There are some fundamental challenges being caused by our ability to capture so much data.

But it is the new technologies that are creating an information boom. “We can collect data faster than we can physically do anything with them,” says Manish Parashar, a computer scientist and head of the Rutgers Discovery Informatics Institute in Piscataway, New Jersey, who collaborates with Foran to find ways of handling the information. “There are some fundamental challenges being caused by our ability to capture so much data,” he says.

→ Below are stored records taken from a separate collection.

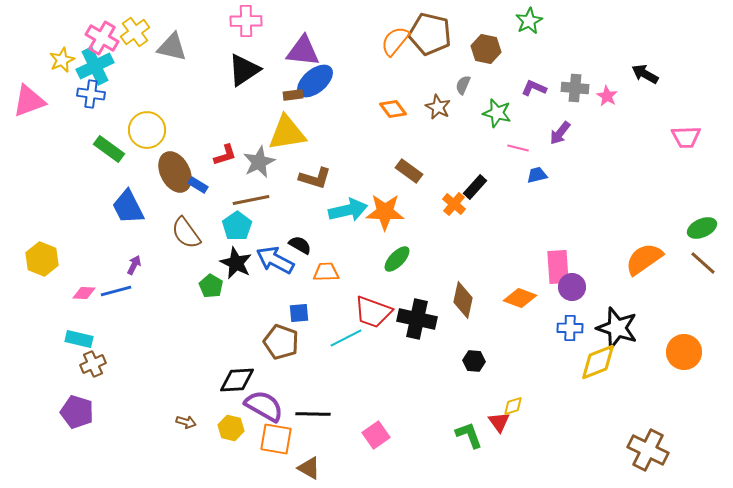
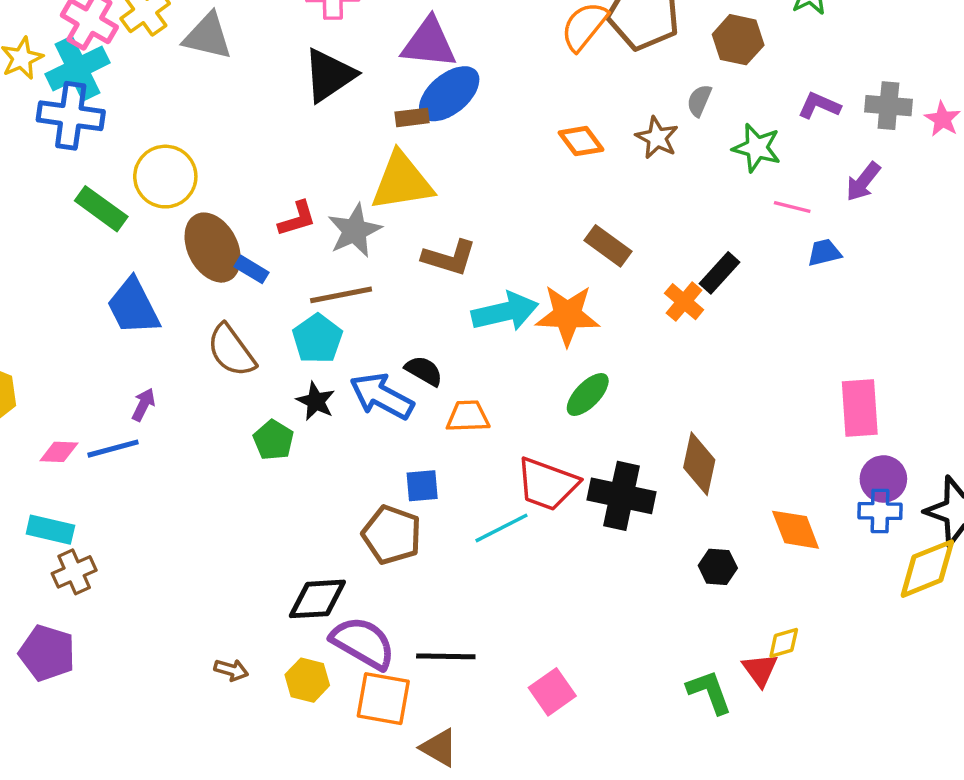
blue cross: (91, 94) -> (71, 116), size x1.4
black star: (236, 263) -> (316, 401), size x0.7
purple circle: (572, 287) -> (883, 479), moved
orange diamond: (520, 298) -> (796, 530), moved, turned 48

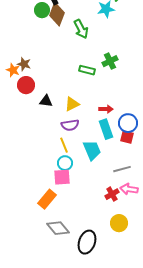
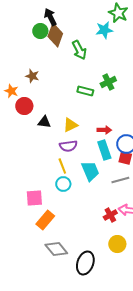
brown star: (24, 64) -> (32, 76), moved
gray line: (122, 169) -> (120, 180), moved
pink square: (62, 177) -> (34, 198), moved

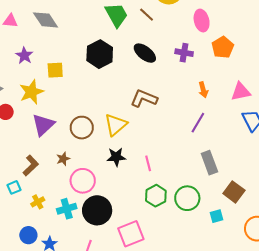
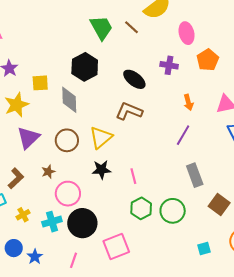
gray diamond: (46, 20) -> (69, 100), moved, turned 32
black ellipse: (145, 53) -> (134, 79), moved
cyan square: (216, 216) -> (204, 249), moved

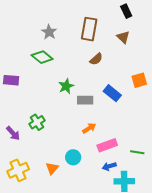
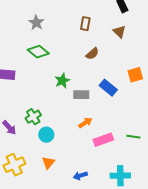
brown rectangle: (89, 29) -> (85, 24), size x0.6
gray star: (49, 32) -> (36, 23), moved
green line: (137, 152) -> (133, 137), moved
cyan circle: (73, 157) -> (46, 135), moved
blue arrow: (109, 166) -> (80, 176), moved

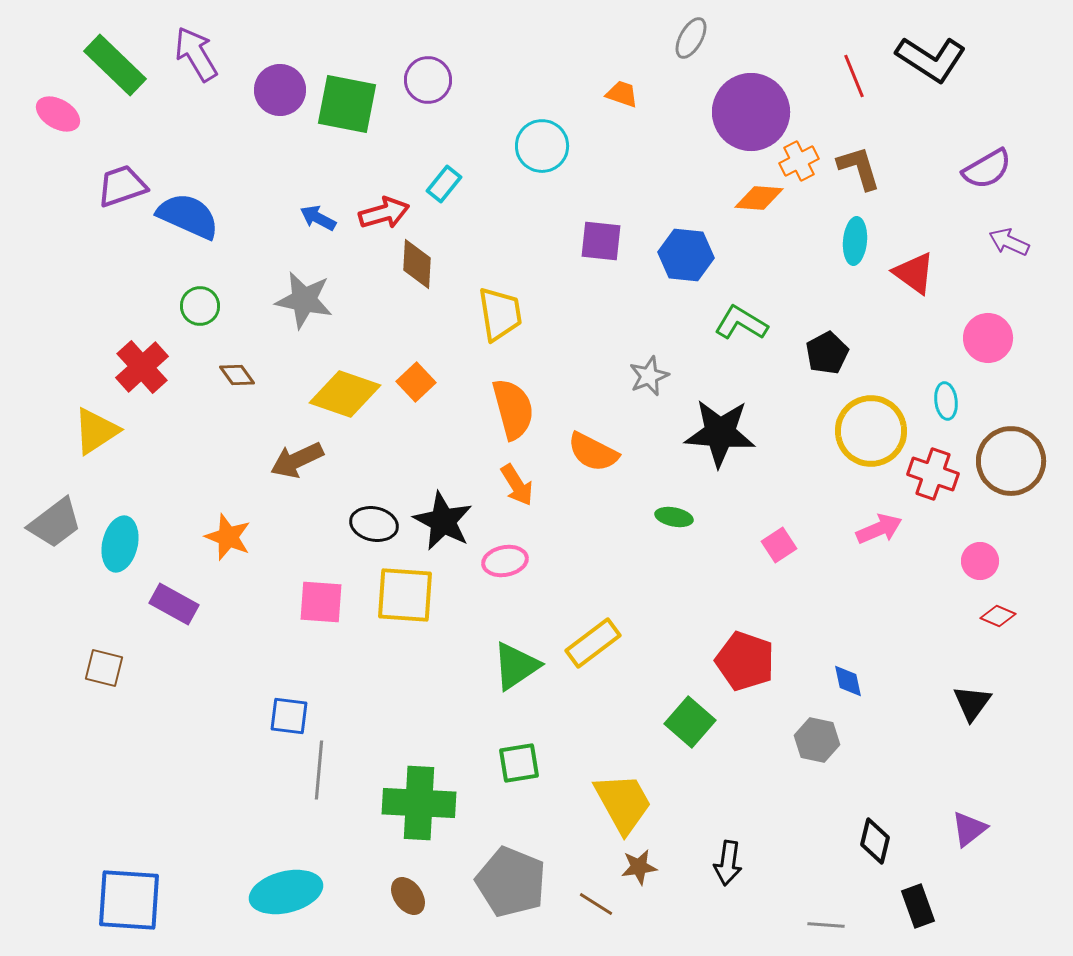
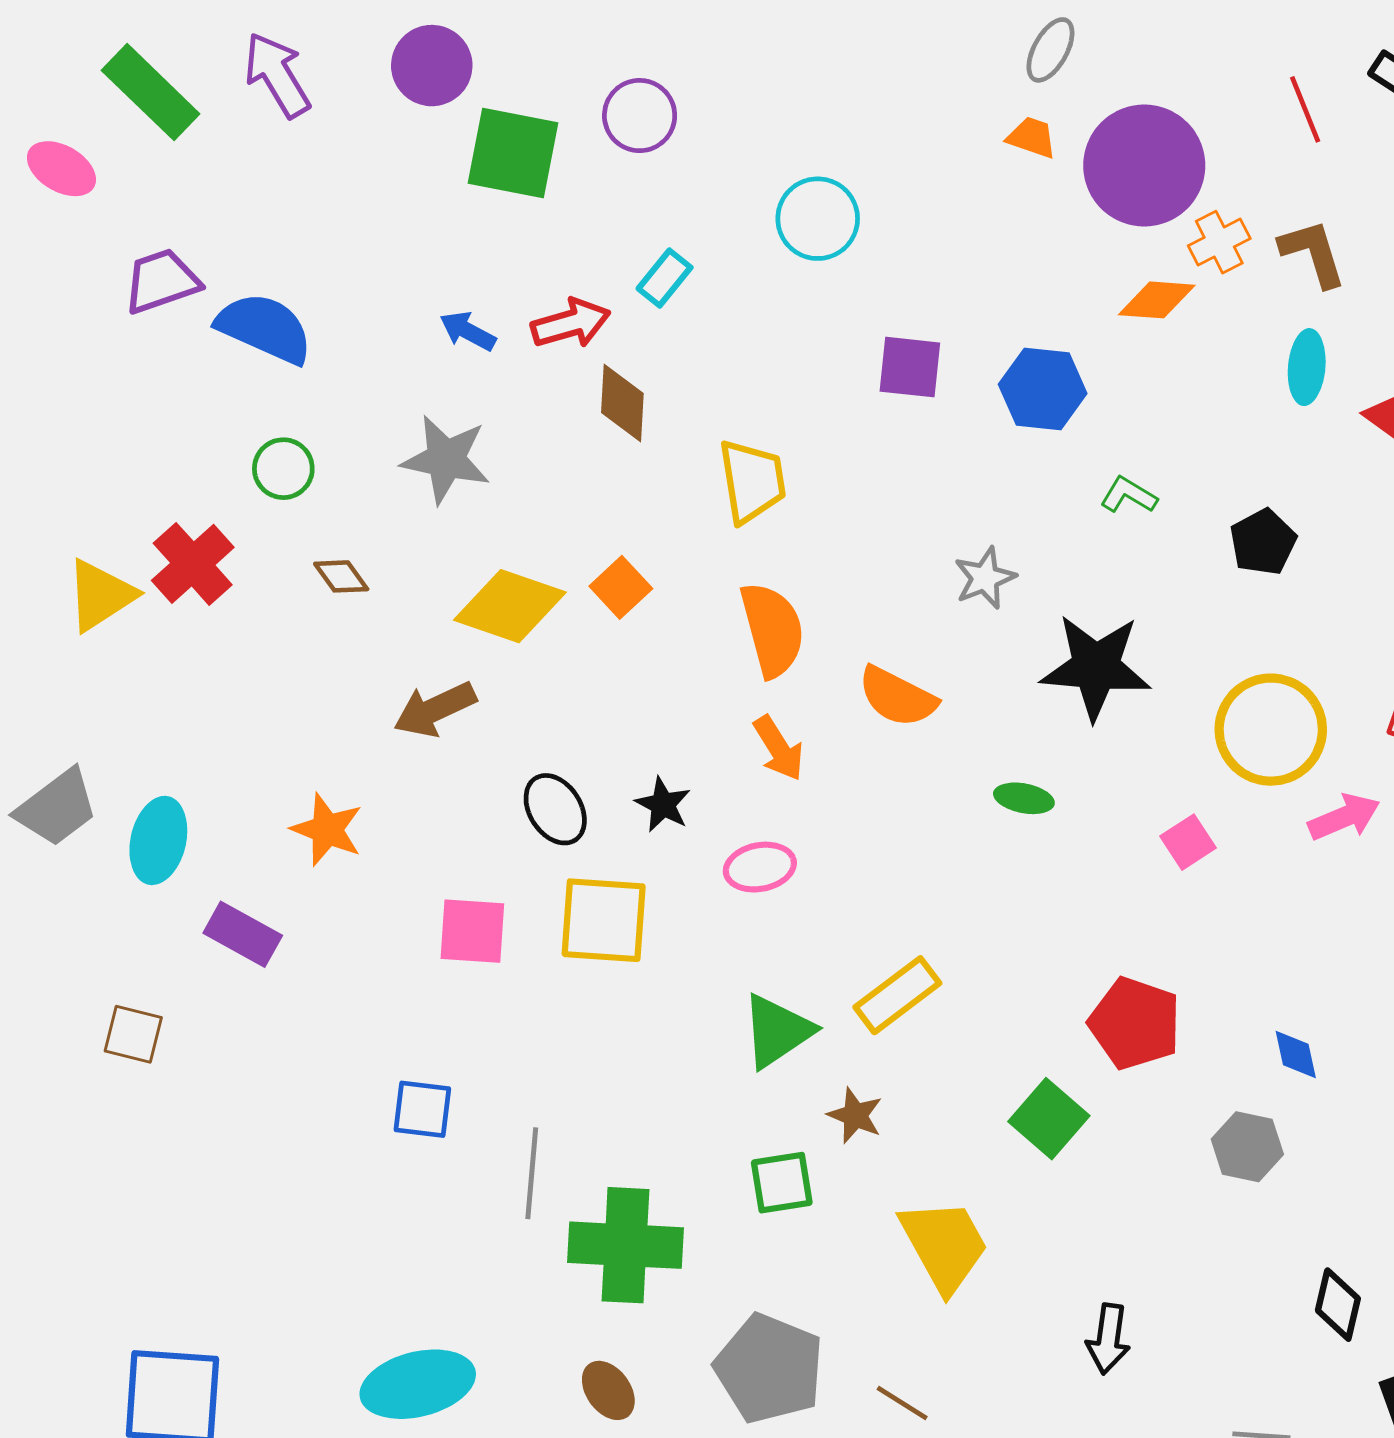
purple circle: (280, 90) -> (432, 66), moved
orange trapezoid: (622, 94) -> (1032, 137), moved
green L-shape: (741, 323) -> (1129, 495), size x0.7
yellow triangle: (96, 431) -> (101, 595), moved
yellow circle: (871, 431) -> (1271, 730), moved
black star: (443, 521) -> (663, 805), size x0.6
black ellipse: (374, 524) -> (555, 809), turned 45
gray line: (319, 770) -> (532, 1173), moved
brown star: (639, 867) -> (855, 1115), moved, turned 30

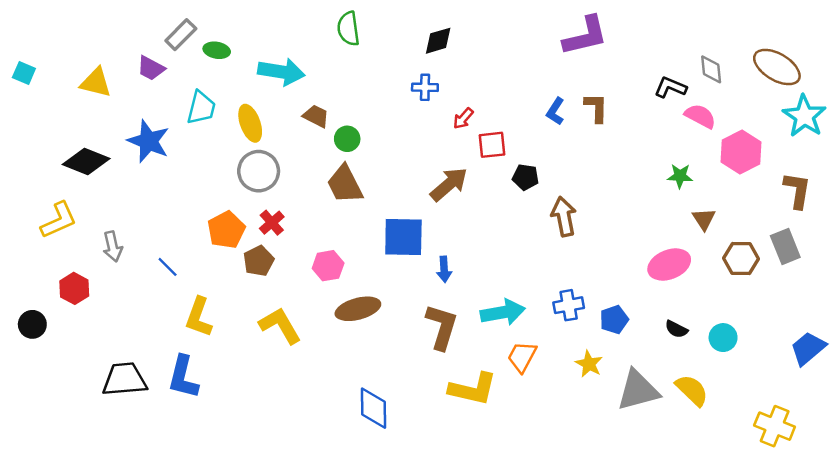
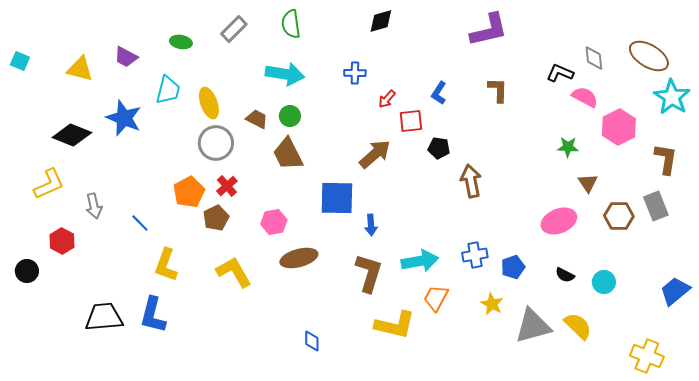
gray rectangle: (181, 35) -> (234, 29), moved
black diamond: (438, 41) -> (381, 21), moved
cyan arrow: (281, 72) -> (285, 74), moved
blue L-shape: (555, 111) -> (439, 93), moved
brown trapezoid: (316, 116) -> (257, 119), moved
blue diamond: (374, 408) -> (312, 341), size x0.6

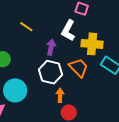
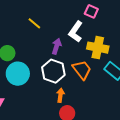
cyan circle: (15, 90) -> (18, 74), moved

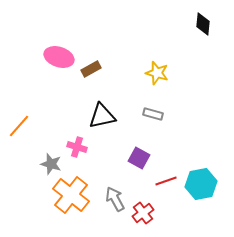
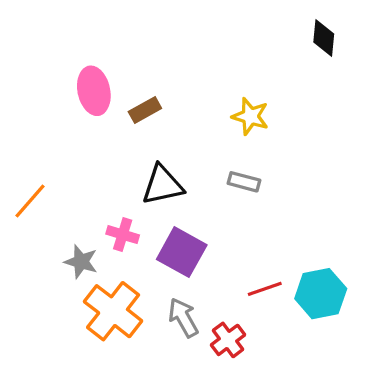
pink ellipse: (59, 57) -> (94, 91), turned 60
purple square: (139, 158) -> (182, 252), moved, size x1.4

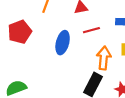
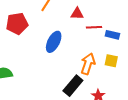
red line: (91, 30) -> (94, 27), moved

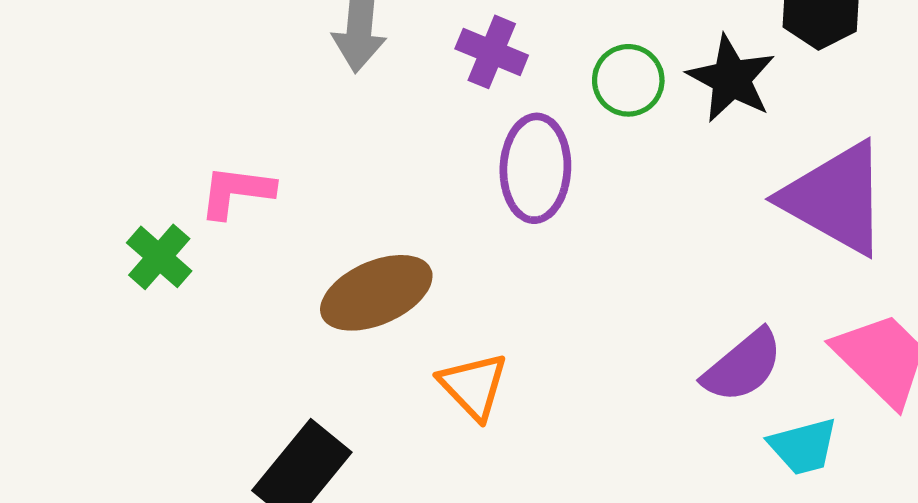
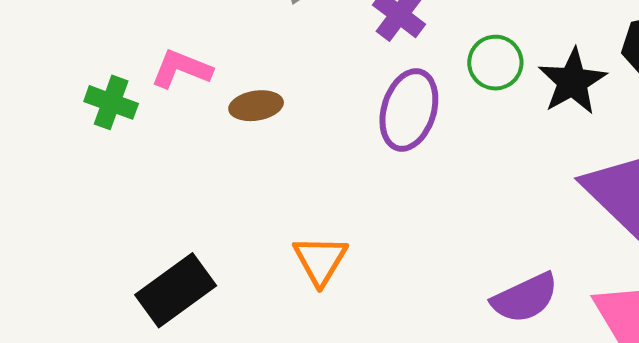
green cross: (159, 257) -> (111, 102), turned -36
brown ellipse: (376, 293) -> (256, 106), moved, size x0.6

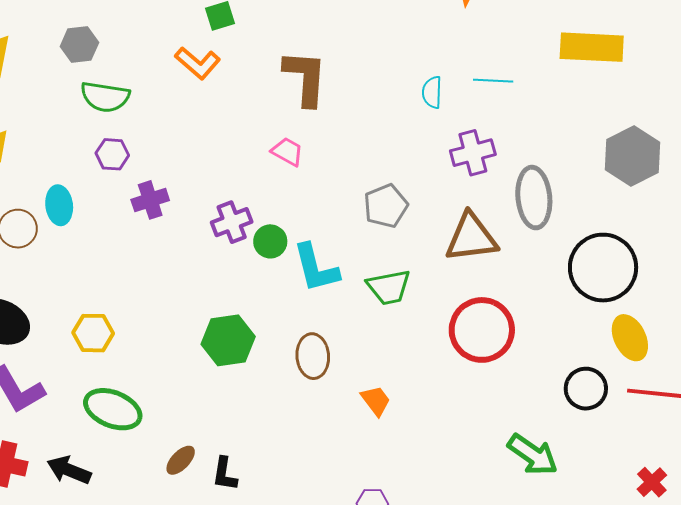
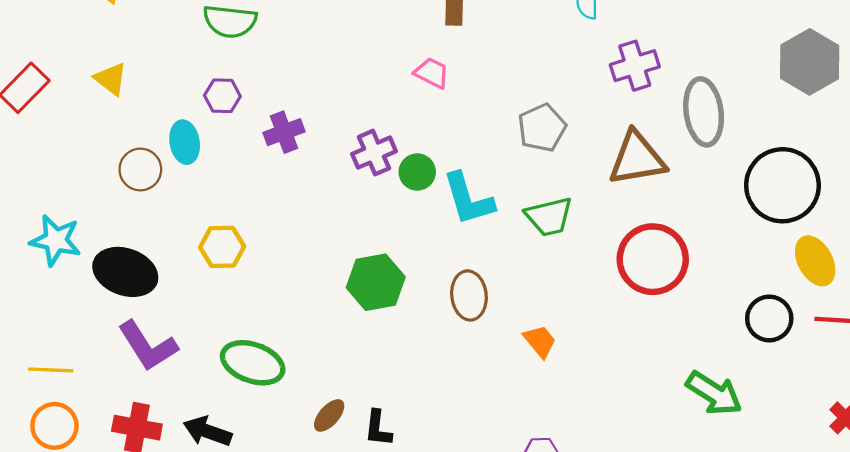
purple hexagon: (112, 154) -> (222, 96), moved
yellow hexagon: (93, 333) -> (222, 247), moved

A major problem with data sets at the terabyte-and-beyond level is figuring out how to manipulate all the data. A single high-resolution medical image can take up tens of gigabytes, and a researcher might want the computer to compare tens of thousands of such images. Breaking down just one image in the Rutgers project into sets of pixels that the computer can identify takes about 15 minutes, and moving that much information from where it is stored to where it can be processed is difficult. “Already we have people walking around with disk drives because you can't effectively use the network,” Parashar says.

Informatics researchers are developing algorithms to split data into smaller packets for parallel processing on separate processors, and to compress files without omitting any relevant information. And they are relying on advances in computer science to speed up processing and communications in general.

Foran emphasizes that the understanding and treatment of cancer has undergone a dramatic shift as oncology has moved from one-size-fits-all attacks on tumours towards personalized medicine. But cancers are complex diseases controlled by many genes and other factors. “It's not as if you're going to solve cancer,” he says. But big data can provide new, better-targeted ways of grappling with the disease. “You're going to come up with probably a whole new set of blueprints for how to treat patients.”